◆ PROBLEM TO WORK ON
Across the following data, how many lines include the string "Вишера"? Reply with the number and nothing more.

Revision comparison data
_ _ _ _ _ _ _

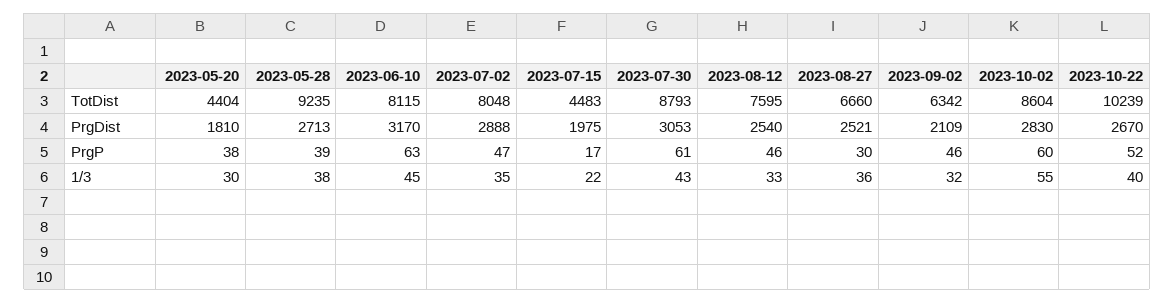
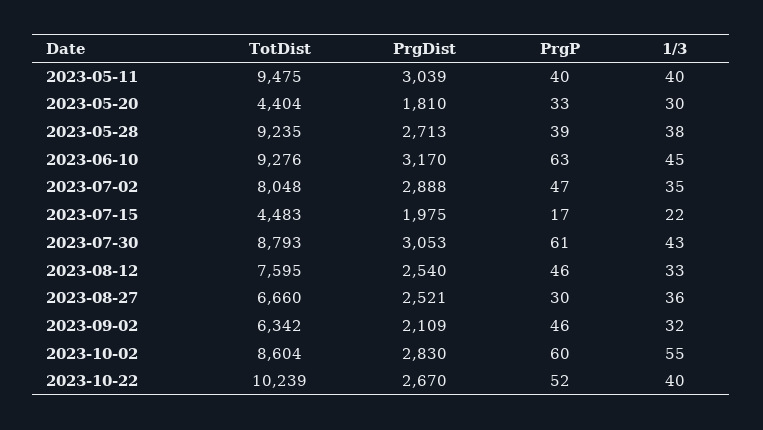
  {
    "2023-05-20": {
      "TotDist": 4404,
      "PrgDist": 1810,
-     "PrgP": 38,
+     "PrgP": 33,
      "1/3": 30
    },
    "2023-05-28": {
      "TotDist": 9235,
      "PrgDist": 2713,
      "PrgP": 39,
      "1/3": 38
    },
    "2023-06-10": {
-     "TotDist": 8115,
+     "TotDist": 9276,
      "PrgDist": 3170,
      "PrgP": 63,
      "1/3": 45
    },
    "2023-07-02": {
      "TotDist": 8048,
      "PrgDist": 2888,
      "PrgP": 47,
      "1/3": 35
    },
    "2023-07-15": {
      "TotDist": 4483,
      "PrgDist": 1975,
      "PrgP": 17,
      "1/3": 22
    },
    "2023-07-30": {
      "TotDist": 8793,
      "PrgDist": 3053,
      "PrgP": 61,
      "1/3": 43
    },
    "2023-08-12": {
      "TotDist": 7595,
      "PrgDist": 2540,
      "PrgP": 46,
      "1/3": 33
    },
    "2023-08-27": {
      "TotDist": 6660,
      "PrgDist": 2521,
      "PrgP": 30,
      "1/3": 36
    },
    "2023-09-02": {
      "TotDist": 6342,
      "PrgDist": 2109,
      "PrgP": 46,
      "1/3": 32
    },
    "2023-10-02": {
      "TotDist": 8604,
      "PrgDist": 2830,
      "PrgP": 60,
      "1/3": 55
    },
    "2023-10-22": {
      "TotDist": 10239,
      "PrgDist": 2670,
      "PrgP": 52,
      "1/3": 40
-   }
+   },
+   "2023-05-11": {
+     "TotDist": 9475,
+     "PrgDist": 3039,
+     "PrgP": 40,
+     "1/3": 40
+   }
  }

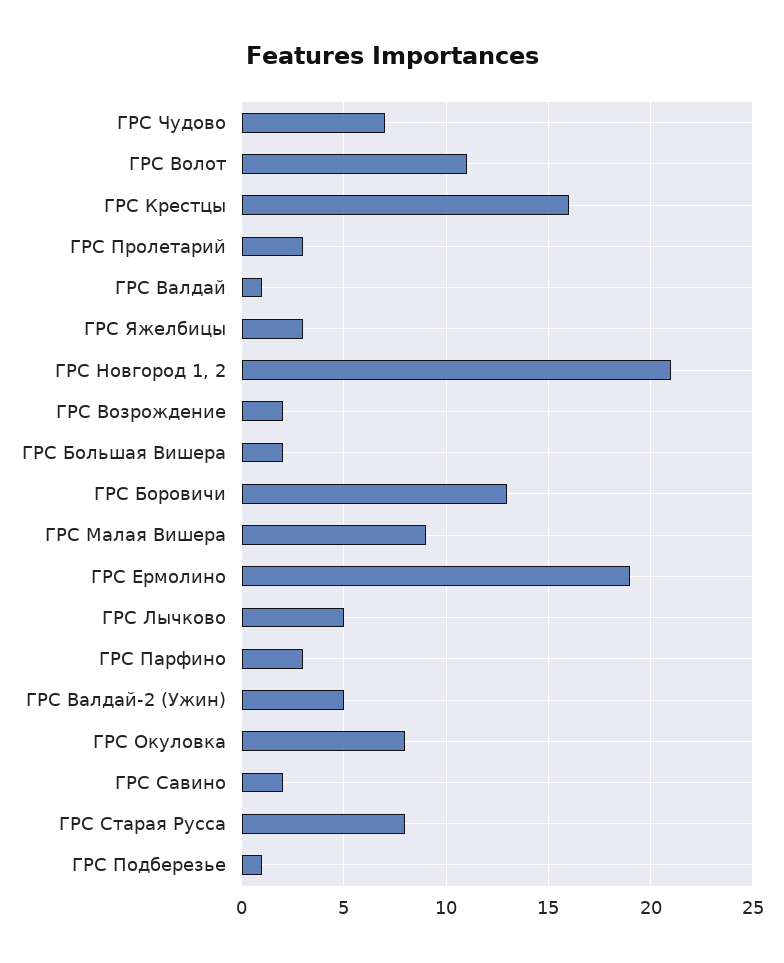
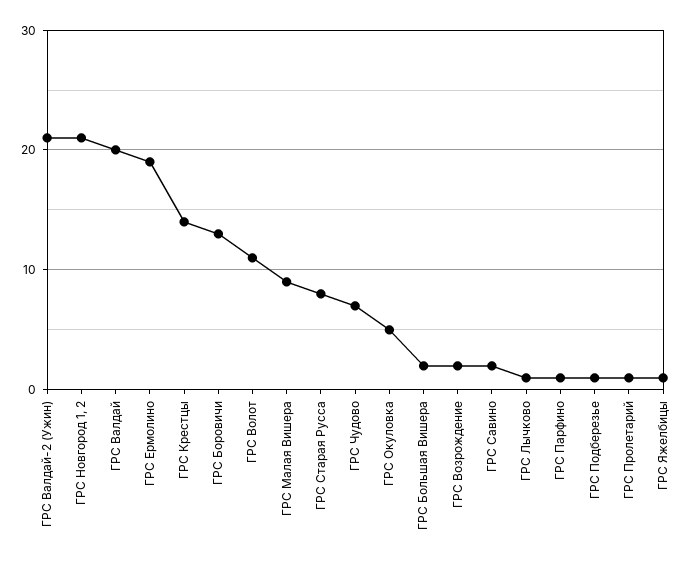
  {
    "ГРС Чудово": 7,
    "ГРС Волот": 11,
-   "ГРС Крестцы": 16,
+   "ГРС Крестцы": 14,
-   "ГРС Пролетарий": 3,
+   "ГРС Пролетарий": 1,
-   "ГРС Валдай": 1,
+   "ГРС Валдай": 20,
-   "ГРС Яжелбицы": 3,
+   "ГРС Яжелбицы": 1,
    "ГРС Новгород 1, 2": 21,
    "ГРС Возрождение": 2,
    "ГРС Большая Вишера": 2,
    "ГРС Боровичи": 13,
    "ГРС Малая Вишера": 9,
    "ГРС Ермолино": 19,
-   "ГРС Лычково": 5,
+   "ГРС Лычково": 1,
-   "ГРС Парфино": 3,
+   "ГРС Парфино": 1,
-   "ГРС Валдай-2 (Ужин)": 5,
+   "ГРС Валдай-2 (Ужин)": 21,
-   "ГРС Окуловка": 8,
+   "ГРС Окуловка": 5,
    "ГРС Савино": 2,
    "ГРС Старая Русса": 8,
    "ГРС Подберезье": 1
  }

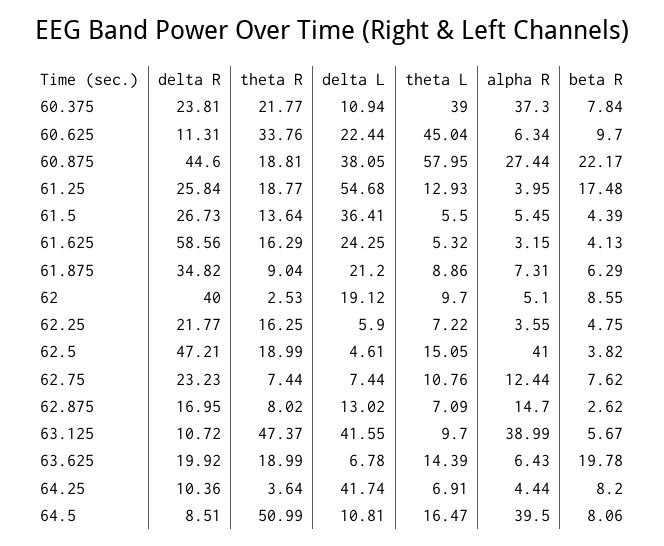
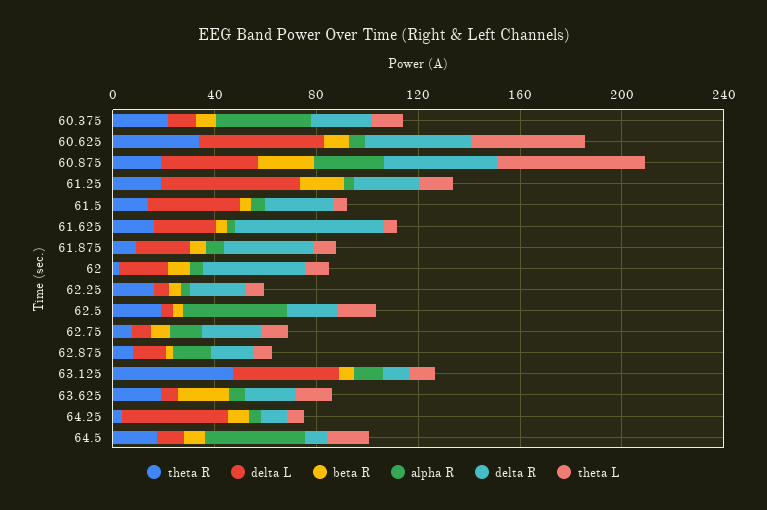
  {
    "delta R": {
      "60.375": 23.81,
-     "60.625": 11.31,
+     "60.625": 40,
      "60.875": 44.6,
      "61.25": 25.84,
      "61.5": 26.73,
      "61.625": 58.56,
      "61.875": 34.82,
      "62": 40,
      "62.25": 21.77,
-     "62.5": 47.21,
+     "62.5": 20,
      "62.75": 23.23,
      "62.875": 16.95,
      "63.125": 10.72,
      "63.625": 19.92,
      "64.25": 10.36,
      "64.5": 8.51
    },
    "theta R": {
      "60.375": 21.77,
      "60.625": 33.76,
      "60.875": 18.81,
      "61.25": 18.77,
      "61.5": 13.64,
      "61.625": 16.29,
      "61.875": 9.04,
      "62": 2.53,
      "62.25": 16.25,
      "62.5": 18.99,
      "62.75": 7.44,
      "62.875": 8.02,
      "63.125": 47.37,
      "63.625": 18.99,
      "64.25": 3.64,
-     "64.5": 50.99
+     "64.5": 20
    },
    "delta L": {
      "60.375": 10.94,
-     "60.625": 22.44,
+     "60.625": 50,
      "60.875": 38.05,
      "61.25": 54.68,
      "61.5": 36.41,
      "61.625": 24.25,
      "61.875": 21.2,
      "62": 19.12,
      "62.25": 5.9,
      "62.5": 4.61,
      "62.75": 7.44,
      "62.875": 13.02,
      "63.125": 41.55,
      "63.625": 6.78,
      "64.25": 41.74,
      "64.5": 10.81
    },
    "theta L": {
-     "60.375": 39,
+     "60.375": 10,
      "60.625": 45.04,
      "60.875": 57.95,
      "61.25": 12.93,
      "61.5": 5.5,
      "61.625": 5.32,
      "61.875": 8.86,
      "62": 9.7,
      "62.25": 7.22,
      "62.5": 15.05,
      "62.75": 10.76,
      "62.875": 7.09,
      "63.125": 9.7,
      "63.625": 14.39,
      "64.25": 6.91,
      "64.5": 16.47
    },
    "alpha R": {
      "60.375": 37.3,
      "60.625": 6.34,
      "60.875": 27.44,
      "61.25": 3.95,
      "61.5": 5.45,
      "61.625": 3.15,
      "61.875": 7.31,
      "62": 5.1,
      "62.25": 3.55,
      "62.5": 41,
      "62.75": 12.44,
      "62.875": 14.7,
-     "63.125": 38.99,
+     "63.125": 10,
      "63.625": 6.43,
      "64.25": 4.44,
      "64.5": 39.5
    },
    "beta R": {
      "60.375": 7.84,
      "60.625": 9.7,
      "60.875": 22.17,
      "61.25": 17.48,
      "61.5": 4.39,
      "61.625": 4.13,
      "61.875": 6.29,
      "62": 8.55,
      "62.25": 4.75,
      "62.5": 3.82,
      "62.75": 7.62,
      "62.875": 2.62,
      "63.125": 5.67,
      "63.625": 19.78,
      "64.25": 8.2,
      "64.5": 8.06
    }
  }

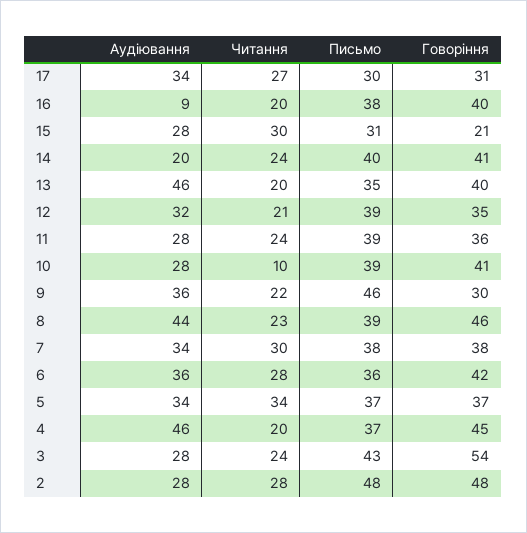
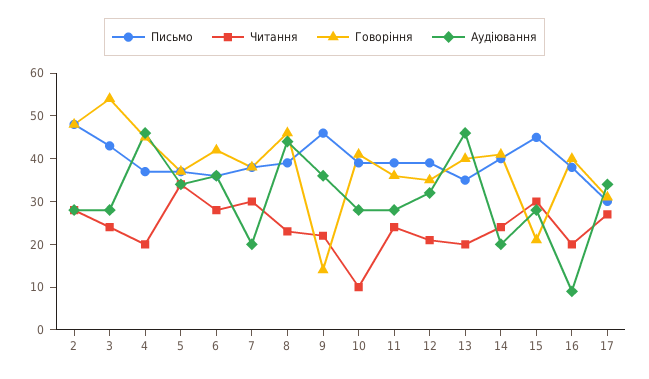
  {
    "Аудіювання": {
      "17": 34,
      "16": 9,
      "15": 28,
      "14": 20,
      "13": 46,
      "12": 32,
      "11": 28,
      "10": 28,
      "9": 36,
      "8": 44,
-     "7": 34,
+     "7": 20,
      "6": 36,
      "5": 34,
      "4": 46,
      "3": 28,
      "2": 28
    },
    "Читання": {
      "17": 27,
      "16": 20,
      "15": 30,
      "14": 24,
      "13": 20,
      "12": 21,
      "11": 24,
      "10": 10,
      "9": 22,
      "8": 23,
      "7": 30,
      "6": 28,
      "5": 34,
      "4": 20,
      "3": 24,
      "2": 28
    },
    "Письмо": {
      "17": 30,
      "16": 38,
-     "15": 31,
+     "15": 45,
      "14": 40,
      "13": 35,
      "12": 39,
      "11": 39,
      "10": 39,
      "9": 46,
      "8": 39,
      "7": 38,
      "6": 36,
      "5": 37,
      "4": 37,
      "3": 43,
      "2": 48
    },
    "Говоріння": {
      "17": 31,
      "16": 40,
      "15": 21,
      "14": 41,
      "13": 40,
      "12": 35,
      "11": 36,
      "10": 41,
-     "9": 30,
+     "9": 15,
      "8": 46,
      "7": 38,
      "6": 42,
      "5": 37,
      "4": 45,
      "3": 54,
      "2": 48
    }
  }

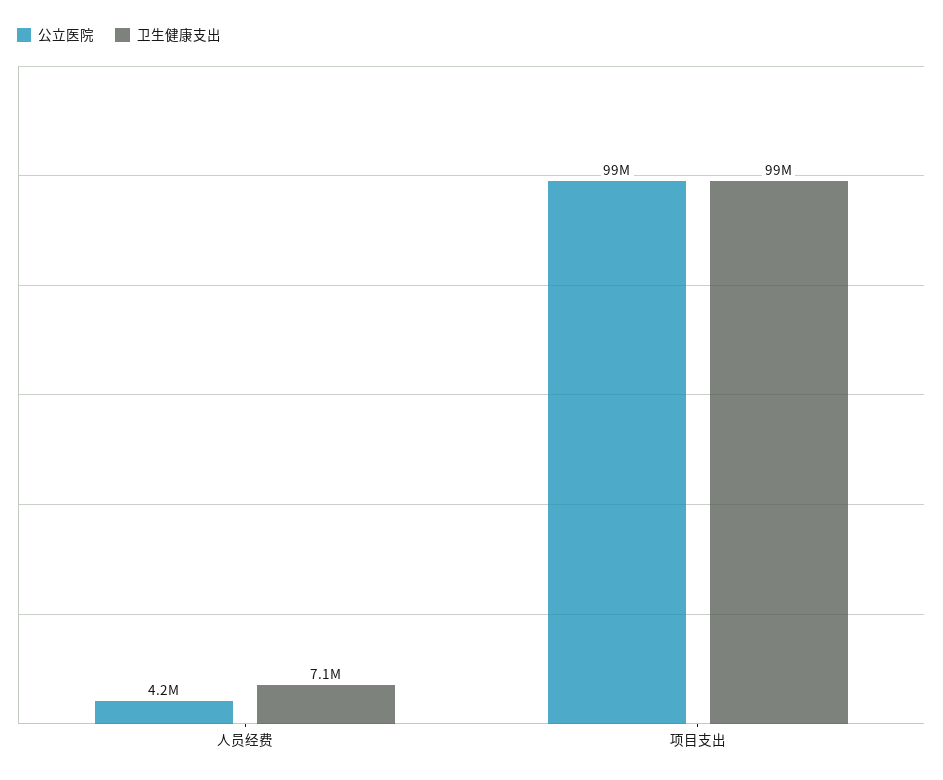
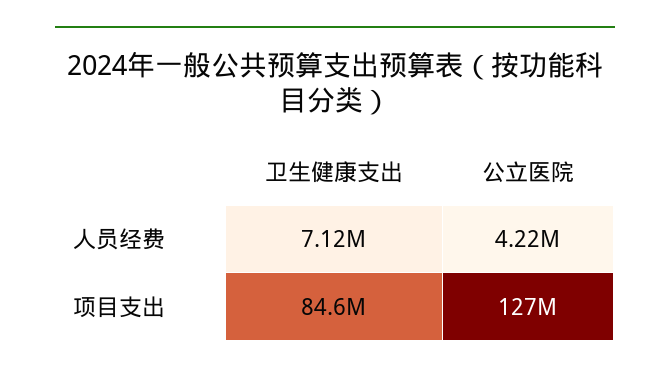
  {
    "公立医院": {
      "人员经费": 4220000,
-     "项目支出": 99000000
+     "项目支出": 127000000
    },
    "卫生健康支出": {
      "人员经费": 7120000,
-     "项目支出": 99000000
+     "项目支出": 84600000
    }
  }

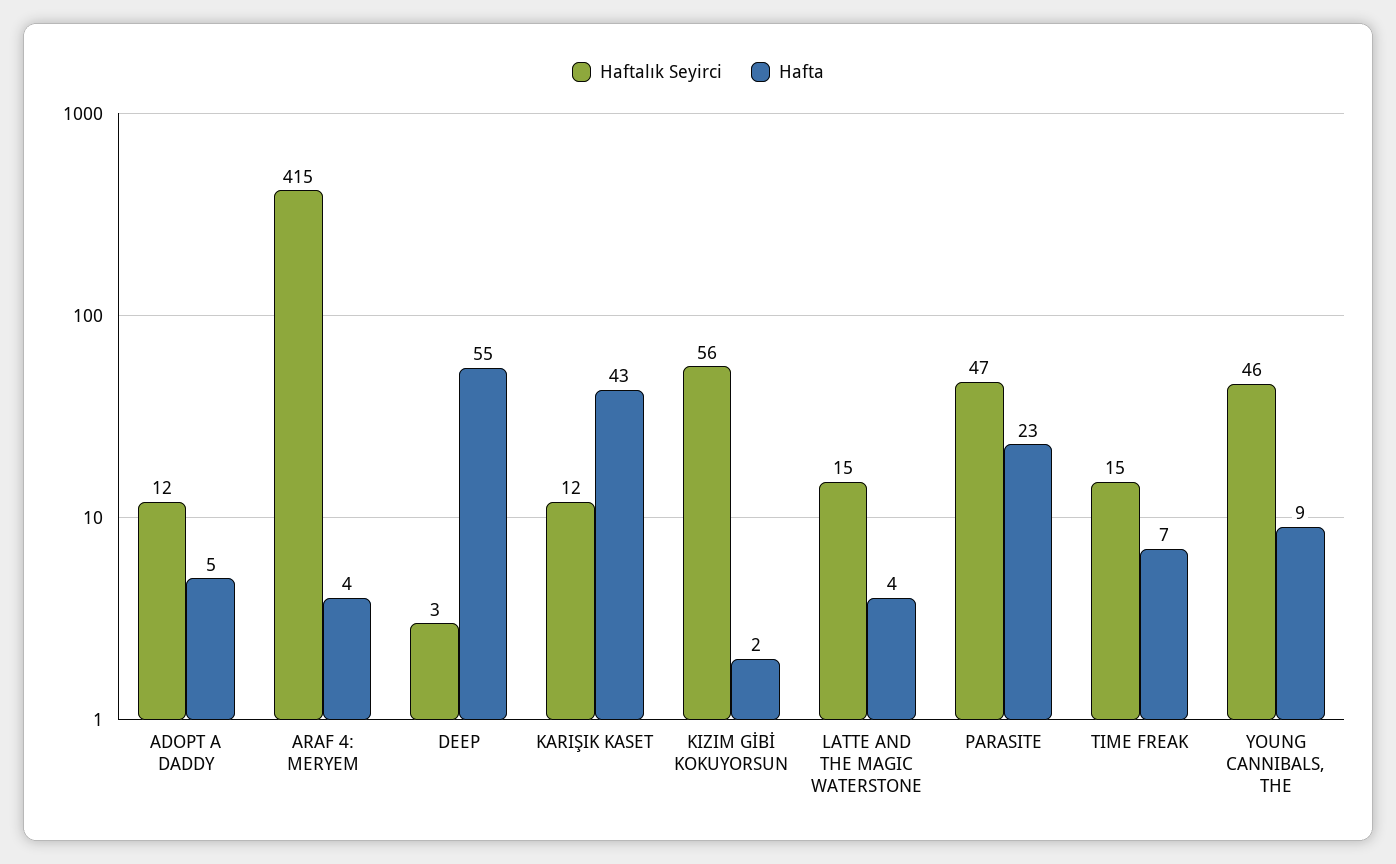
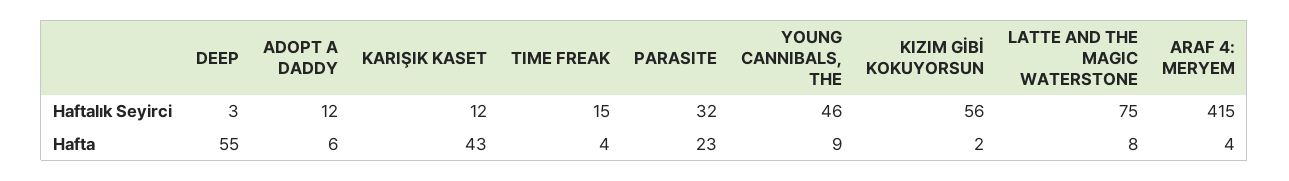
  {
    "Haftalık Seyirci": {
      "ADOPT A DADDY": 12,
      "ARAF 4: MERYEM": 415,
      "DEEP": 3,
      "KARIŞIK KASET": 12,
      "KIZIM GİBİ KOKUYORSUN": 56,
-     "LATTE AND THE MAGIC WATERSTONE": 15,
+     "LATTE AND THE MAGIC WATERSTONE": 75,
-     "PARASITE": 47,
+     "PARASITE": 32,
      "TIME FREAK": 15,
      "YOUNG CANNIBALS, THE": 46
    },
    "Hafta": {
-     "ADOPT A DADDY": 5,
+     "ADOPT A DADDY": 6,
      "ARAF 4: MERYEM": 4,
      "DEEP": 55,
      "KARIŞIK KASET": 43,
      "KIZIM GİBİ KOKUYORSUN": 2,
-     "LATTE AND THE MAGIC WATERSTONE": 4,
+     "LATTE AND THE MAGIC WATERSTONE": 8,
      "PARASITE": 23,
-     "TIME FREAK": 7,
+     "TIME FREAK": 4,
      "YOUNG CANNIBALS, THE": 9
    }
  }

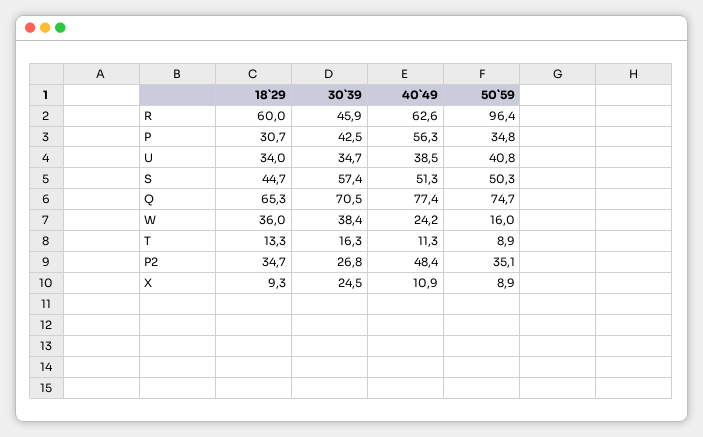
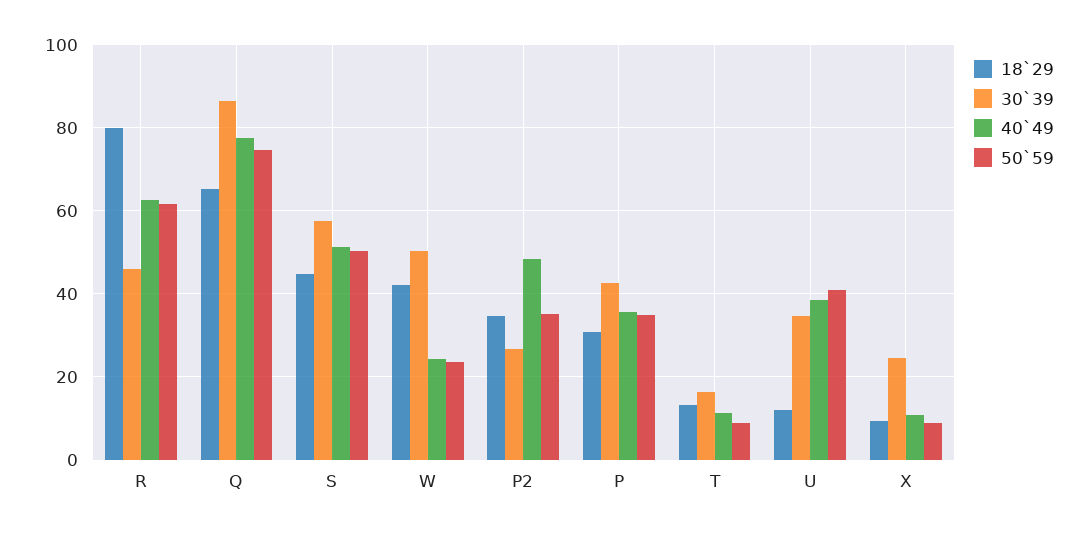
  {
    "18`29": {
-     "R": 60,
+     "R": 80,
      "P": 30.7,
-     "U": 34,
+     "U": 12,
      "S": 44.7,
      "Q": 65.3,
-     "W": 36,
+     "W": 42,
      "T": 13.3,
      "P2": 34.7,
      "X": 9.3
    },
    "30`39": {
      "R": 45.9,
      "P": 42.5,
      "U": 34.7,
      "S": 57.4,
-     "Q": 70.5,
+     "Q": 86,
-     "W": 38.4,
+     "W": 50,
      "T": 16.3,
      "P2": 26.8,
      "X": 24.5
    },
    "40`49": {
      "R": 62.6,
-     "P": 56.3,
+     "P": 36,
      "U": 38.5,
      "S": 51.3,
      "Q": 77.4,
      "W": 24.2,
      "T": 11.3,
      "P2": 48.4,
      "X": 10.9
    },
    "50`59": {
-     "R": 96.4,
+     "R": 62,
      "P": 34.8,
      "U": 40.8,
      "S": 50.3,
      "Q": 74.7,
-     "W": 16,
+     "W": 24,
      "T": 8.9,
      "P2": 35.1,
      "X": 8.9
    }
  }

_ _ _ _ _ _ _

◆ EXERCISE RESPONSE
2